#### TEXT SHOWN

Scott Steiner may wear an “S” on his tights and shirts that is very similar to the Superman logo.
Is this an indication that he is a comic book fan?
“Hell no,” he said during Florida Supercon at the Miami Beach Convention Center.
“Do I look like a little kid to you? Comic books are a big thing. I looked at them when I was a kid. I’m not a kid anymore, so I kind of grew out of that phase,” he said. “There is obviously a place for them because the movies do so good. The ‘S’ is because my freaks realized they weren’t with a normal man but a Superman. That’s why they called me the “Big Bad Booty Daddy.”
The former WCW and WWE superstar isn’t short on confidence, which helped him reach the heights he did in the squared circle. He won gold all over the world with his brother Rick. He also transitioned into a singles champion. The University of Michigan All American excelled in amateur wrestling before turning to the pro ranks. Steiner’s level of physicality became a trademark, as did his revolutionary Frankensteiner move. He is also one to never hold back on his opinions on the business today.

########
#### GIVEN INFORMATION

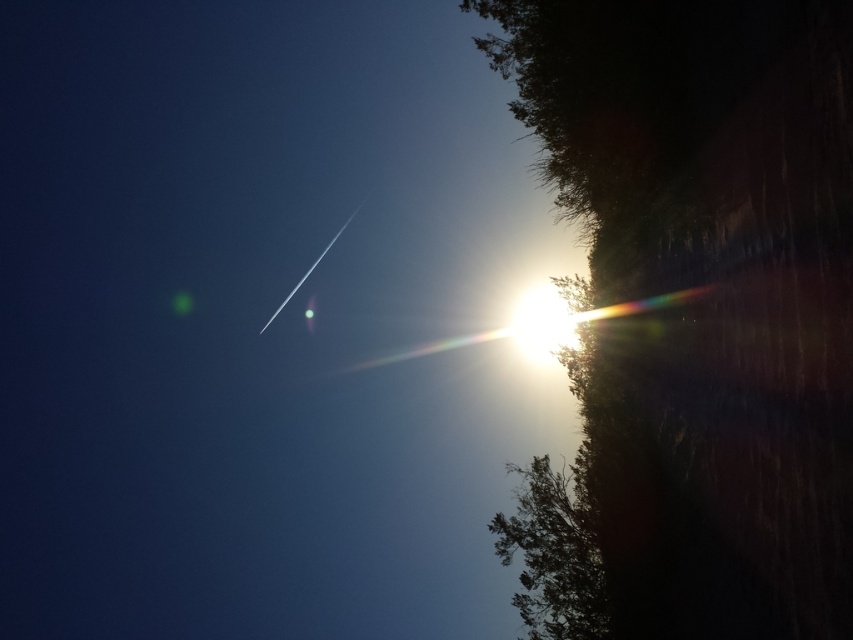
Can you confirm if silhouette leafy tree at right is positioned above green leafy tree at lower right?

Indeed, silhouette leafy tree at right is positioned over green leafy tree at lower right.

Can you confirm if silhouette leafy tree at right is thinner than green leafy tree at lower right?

########

• _QUESTIONS ON THE MATERIAL_:
1. Output the Scott Steiner passage word for word, from "Scott Steiner may" up to and including "Beach Convention Center.".
2. Pick up the Scott Steiner passage after its final sentence and keep writing it.

• _RESULTS OF THE TASKS_:
1.
Scott Steiner may wear an “S” on his tights and shirts that is very similar to the Superman logo.
Is this an indication that he is a comic book fan?
“Hell no,” he said during Florida Supercon at the Miami Beach Convention Center.

2.
“The ‘PG era’ blows,” he said. “The best time in wrestling was with the nWo and the Monday Night War between WCW and WWE. You had competition. Now there is no competition. I feel bad for the guys and the wrestlers coming up now. They are slotted into a character that sometimes they can’t even do. Most of the time it’s bull****, and it sucks. I wouldn’t want to do it. You have a stupid character to do, but if you don’t do it, you don’t have a job.
“You need competition for a business to truly thrive. Look at Vince [McMahon’s] numbers since he bought WCW. Then again he just lost like $400 million, projected to lose $50 million this year. So you couldn’t predict that after he bought WCW and doing 5’s and 6’s on the ratings scale.”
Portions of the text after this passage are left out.